I'm hopeful that because it's lightweight and written in C the program itself won't consume many of the Raspberry Pi's resources. If you wanted, you could probably run the program as a service when the machine starts and not notice any difference. The CPU data is sent from a minimal Web API, which is built into the webserver. It sends out the CPU percentages as an array in JSON format. This means that most of the work is done by the browser (all the plotting and scrolling) and on the server side we just need to send an array of numbers every second or so. And whilst I was at it, I also included the ability to monitor the core temperature (if it is running on a Raspberry Pi).
I have put the resulting project on GitHub, so if anybody wants to have the ability to monitor their CPU cores over their network they can try it. I expect it will work on other Linux machines too, it's not restricted to the Raspberry Pi. The number of graphs is dynamically updated, depending on the number of cores you have.

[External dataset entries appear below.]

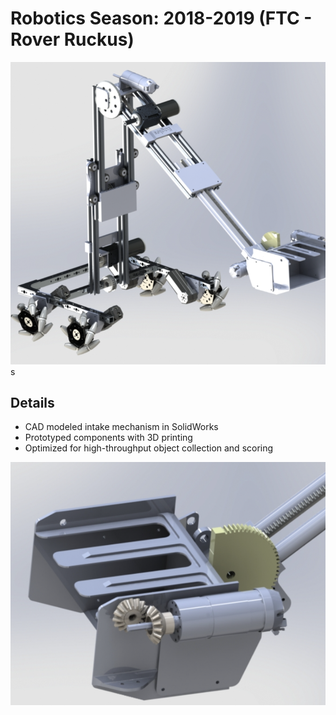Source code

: # Robotics Season: 2018-2019 (FTC - Rover Ruckus)

![FTC Robot](../../images/2018Robot.png)
s
## Details

- CAD modeled intake mechanism in SolidWorks
- Prototyped components with 3D printing
- Optimized for high-throughput object collection and scoring

![Intake Design](../../images/2018RobotAtt.png)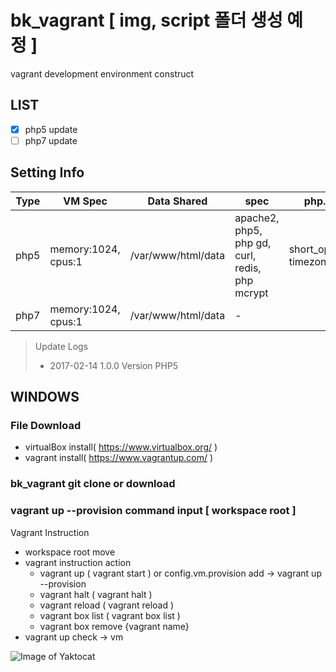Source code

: # bk_vagrant [ img, script 폴더 생성 예정 ]
vagrant development environment construct


## LIST
- [X] php5 update
- [ ] php7 update

## Setting Info
Type | VM Spec | Data Shared | spec | php.ini setting
------------ | ------------- | ------------- | ------------- | -------------
php5 | memory:1024, cpus:1 | /var/www/html/data | apache2, php5, php gd, curl, redis, php mcrypt | short_open_tag=on, timezone=Asia/Seoul
php7 | memory:1024, cpus:1 | /var/www/html/data | - | 



> Update Logs
> - 2017-02-14 1.0.0 Version PHP5


## WINDOWS

### File Download
   * virtualBox install( https://www.virtualbox.org/ )
   * vagrant install( https://www.vagrantup.com/ )
   
### bk_vagrant git clone or download
   
### vagrant up --provision command input [ workspace root ]

Vagrant Instruction
* workspace root move
* vagrant instruction action
  - vagrant up ( vagrant start ) or config.vm.provision add -> vagrant up --provision
  - vagrant halt ( vagrant halt )
  - vagrant reload ( vagrant reload )
  - vagrant box list ( vagrant box list )
  - vagrant box remove {vagrant name}
* vagrant up check -> vm

![Image of Yaktocat](http://bkjeon1614.vps.phps.kr/bkjeon/uploads/cache/post/2017/02/thumb-994f09ae65ffed35f3690f4c33b080d0_600x0.png)
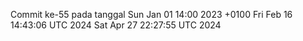 Commit ke-55 pada tanggal Sun Jan 01 14:00 2023 +0100
Fri Feb 16 14:43:06 UTC 2024
Sat Apr 27 22:27:55 UTC 2024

This is how it looks (in this case showing the graphs on a simulated iPhone 4s):
If you want to, you can try it out like this:
git clone https://github.com/davidsblog/rCPU
sudo ./rcpu 80
...which will only work if you're not running an existing webserver on the machine, otherwise substitute the 80 on the last line for a different port. When the server is running, simply point a browser at your machines IP address (and port if its different than 80) and enjoy.
I did notice that the graphs don't plot very nicely on the default browser included with Raspbian (although if you install an alternative like Chromium it should be OK). But since the purpose is to monitor the CPUs remotely this should not really be an issue.
The little LCD TV I tested the Raspberry Pi with wasn't very good, so I wondered if it was possible to remote into the Raspberry Pi from another machine. I found that this is no problem when I looked here. So I tried the following commands:
sudo apt-get install tightvncserver
...on the Raspberry Pi and it worked perfectly. Then with a copy of the TightVNC client running on my windows machine, I can access the Raspberry Pi remotely. This is awesome.
I used that approach to do more testing of my simple C# webserver, so here I am testing the webserver in TightVNC ... and also checking that the page is being served over my network to the PC in internet explorer:
...and finally, here is the Raspberry Pi serving the same test page to my iPhone:
OK, that all seems to work. I've just got to figure out what to do next now.